Сиденье, в котором я прожил почти два года, которое успело продавиться под меня, обняло, казалось, не только со спины, но и спереди. По телу разлилось спокойствие. Но расслабляться рано.

Я достал из кармана коммуникатор и набрал Сашкин номер. Гудок. Еще гудок. Пятый, десятый. Да где же ты пропал? Пятнадцать. Черт побери! Жил, как барин, ни в чем себе не отказывал, а подохну, похоже, нищим. Да еще и не своей смертью. И все потому, что Семенов так не вовремя развлекается с какой-то телкой! Восемнадцать, девятнадцать, двадцать…

– Возьми трубку, скотина! – проорал я в микрофон.

– Ты чего кричишь? – спокойно ответил Саня.

– А раньше ответить западло было? – поинтересовался я.

– Извини, Лешка. Я в лаборатории, шумно тут. Звонка не слышал.

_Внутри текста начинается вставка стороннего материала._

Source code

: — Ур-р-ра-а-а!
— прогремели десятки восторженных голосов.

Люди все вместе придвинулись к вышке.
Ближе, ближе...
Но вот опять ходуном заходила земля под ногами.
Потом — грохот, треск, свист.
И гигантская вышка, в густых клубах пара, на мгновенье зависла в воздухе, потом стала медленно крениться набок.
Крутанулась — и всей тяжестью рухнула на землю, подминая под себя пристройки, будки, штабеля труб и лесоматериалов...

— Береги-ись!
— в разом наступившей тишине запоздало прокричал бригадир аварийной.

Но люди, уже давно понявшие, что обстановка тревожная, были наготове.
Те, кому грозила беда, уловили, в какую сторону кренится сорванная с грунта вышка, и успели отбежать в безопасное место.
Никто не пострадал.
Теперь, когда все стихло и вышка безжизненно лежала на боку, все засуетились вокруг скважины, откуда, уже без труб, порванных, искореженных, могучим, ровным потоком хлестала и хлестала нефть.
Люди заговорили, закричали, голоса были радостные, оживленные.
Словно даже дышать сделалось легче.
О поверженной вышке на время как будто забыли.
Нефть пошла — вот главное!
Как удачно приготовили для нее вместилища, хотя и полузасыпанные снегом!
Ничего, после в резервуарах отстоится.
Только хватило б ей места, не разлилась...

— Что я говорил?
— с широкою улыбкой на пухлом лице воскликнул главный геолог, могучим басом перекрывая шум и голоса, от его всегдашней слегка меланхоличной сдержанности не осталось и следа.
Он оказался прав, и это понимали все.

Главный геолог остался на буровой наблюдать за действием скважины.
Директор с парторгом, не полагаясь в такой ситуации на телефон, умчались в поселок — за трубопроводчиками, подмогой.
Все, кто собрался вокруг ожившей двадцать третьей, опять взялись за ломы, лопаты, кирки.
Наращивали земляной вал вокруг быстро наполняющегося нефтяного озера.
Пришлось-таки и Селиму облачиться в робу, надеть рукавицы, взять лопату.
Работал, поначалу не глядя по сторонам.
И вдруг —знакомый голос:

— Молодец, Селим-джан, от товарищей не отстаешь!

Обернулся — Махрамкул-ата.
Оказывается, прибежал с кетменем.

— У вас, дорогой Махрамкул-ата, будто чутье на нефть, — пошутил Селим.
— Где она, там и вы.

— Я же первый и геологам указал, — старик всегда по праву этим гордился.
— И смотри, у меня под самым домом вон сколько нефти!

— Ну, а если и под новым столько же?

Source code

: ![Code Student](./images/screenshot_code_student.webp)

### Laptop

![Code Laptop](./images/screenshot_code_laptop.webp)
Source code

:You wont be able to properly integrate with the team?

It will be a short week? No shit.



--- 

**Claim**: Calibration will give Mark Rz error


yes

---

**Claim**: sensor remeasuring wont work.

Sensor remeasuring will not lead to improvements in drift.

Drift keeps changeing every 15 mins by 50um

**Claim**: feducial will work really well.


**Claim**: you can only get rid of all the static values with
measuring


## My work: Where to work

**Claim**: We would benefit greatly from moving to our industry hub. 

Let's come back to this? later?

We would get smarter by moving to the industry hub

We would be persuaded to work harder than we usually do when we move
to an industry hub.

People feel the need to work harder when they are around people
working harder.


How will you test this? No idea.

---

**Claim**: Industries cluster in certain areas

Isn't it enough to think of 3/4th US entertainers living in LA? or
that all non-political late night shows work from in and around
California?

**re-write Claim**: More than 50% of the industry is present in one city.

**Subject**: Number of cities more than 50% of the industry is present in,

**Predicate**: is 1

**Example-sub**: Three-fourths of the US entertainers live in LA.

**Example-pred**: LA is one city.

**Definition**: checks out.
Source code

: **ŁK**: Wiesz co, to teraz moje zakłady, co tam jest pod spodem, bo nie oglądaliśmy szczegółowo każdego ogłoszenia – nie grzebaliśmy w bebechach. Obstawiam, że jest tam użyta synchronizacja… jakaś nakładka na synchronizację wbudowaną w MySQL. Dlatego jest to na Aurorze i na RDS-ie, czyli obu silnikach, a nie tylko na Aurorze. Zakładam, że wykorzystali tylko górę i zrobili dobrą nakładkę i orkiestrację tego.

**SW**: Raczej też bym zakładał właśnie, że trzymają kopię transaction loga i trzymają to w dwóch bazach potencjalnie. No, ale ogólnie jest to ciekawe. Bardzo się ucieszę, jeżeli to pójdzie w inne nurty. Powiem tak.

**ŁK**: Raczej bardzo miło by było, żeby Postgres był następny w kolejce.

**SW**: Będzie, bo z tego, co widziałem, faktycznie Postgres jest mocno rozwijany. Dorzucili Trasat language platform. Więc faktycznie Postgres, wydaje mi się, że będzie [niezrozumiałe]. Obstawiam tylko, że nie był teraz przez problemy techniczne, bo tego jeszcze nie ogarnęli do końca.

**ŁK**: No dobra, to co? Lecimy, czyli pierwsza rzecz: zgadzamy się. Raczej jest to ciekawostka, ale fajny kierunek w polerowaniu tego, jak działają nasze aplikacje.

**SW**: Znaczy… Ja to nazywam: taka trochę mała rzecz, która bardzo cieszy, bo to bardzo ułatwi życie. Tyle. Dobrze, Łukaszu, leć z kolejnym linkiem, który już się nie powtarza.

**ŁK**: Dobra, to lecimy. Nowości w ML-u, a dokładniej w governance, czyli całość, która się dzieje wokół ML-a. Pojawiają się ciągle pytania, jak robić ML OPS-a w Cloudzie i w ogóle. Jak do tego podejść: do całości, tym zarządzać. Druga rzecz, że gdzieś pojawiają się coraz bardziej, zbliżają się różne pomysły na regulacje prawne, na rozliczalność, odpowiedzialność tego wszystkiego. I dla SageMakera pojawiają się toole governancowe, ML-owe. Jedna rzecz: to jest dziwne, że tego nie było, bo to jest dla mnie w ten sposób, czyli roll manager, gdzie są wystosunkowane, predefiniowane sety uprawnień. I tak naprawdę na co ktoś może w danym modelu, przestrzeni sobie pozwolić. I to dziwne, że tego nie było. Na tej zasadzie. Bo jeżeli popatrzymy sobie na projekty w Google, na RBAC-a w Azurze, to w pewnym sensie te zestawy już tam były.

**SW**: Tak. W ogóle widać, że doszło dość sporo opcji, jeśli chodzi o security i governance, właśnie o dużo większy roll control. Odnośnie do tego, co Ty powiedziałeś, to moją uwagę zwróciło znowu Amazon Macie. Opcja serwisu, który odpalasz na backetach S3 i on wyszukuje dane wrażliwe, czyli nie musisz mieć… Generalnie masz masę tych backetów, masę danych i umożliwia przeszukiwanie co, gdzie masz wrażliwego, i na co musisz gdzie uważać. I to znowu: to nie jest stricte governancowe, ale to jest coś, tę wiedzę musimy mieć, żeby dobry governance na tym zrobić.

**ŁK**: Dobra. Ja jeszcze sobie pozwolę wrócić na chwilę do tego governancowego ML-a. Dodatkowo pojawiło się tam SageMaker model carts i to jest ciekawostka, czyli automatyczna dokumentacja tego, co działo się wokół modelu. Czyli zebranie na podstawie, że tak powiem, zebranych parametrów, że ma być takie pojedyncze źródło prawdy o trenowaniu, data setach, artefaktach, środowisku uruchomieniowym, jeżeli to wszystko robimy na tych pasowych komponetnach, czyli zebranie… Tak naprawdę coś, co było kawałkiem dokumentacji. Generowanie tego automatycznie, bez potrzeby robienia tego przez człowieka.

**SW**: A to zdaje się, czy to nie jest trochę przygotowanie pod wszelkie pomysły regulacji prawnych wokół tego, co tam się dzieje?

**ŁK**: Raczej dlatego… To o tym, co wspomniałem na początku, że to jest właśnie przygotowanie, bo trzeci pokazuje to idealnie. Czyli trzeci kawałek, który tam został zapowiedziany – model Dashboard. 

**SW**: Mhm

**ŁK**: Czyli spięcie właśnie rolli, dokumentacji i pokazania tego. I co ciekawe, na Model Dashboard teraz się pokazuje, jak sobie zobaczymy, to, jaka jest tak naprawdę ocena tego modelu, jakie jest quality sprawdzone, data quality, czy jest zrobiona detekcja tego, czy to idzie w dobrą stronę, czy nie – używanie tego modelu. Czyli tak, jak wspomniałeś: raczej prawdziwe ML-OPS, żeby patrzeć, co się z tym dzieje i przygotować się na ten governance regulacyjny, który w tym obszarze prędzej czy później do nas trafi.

Эх, Семенов, Семенов. Все одноклассники в люди выбились. Кто директор, кто начальник, кто депутат, а кто и мэр. А Сашка – физик. Непутевый у нас Сашка. Как окончил Прикладную Математику и Физику, так и остался на кафедре. Лично мне прикладная физика пригодилась в жизни всего один раз – когда, еще на моей первой машине – ВАЗовской копейке кузов прогнил так, что посадочное место под аккумулятор просело и проводов не хватало. Тогда я взял учебник по прикладной физике, как раз подходивший по размеру, и подложил его под батарею. Бинго! И от книг в жизни польза случается!

Где-то Саню понять можно – башка у парня варит, как самовар. Да и отец его там же всю жизнь отгрохал, пока в Принстон преподавать не пригласили. А Семенов здесь остался, хотя тоже мог свалить. Впрочем… есть момент, который я понять не могу. Откуда у него деньги берутся? Зарплата у преподавателя и кандидата наук – копеечная. По моим меркам. Откуда же, скажите пожалуйста, у него трехэтажный коттедж и новый Brabus? Не тетрадки же он из универа тырит, чтобы на макулатуру сдавать!

– Дружище, – произнес я. – Мне срочно нужна твоя помощь.

– Что-то случилось? – по-прежнему невозмутимым тоном спросил одноклассник.

– Да, дружище, случилось. Я – в жопе!

– Как-то не слишком оптимистично…

– Поверь мне, в моем положении дышать – уже оптимистично.

– Я, как уже говорил – в лаборатории, – ответил Семенов. – Приезжай.

Повторять второй раз было необязательно. Врубив спортивный режим, я сорвал японское авто в свободный полет. На парковке у института, несмотря на летнее время, места почти не было. Я намотал по рядам кругов пять, прежде чем нашел, куда приткнуться. Кажется, меньше времени ушло, чтобы добраться до сюда, чем найти место, куда припарковать мой аппарат. Нищие студенты…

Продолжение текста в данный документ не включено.